[Data extracted from a collection]
============================================================

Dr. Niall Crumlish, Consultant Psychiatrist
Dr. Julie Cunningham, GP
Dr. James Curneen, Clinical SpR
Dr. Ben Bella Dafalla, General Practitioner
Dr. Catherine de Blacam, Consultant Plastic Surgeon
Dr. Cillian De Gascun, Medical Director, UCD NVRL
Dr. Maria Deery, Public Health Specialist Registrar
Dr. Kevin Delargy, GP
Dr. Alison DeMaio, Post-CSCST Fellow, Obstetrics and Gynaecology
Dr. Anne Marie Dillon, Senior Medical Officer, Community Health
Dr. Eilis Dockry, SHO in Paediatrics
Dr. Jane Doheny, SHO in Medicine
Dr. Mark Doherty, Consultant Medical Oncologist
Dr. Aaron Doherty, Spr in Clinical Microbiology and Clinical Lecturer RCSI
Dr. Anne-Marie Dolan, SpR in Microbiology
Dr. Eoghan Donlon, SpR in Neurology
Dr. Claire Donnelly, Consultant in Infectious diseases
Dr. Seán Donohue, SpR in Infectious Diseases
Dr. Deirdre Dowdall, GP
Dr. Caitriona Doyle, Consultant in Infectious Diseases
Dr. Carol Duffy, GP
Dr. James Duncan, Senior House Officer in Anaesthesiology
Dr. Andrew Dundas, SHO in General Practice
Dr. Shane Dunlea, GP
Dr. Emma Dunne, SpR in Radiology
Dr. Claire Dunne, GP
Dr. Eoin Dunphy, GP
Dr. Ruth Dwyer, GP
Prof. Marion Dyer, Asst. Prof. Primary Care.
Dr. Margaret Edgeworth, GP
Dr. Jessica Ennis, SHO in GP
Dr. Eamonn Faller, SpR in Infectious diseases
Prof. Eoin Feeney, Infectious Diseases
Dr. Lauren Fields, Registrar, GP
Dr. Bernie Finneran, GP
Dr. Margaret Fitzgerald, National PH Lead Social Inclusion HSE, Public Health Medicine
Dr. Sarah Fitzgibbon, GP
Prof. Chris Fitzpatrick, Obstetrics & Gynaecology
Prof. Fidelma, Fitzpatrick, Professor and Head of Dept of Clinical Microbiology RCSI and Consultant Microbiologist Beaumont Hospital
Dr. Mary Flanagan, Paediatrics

============================================================

§ YOUR GOAL
Give the exact lines, and only those, from the line containing "Dr. Anne Marie" through the line containing "Dr. Aaron Doherty, Spr" in the entries above.

§ ANSWER BOX
Dr. Anne Marie Dillon, Senior Medical Officer, Community Health
Dr. Eilis Dockry, SHO in Paediatrics
Dr. Jane Doheny, SHO in Medicine
Dr. Mark Doherty, Consultant Medical Oncologist
Dr. Aaron Doherty, Spr in Clinical Microbiology and Clinical Lecturer RCSI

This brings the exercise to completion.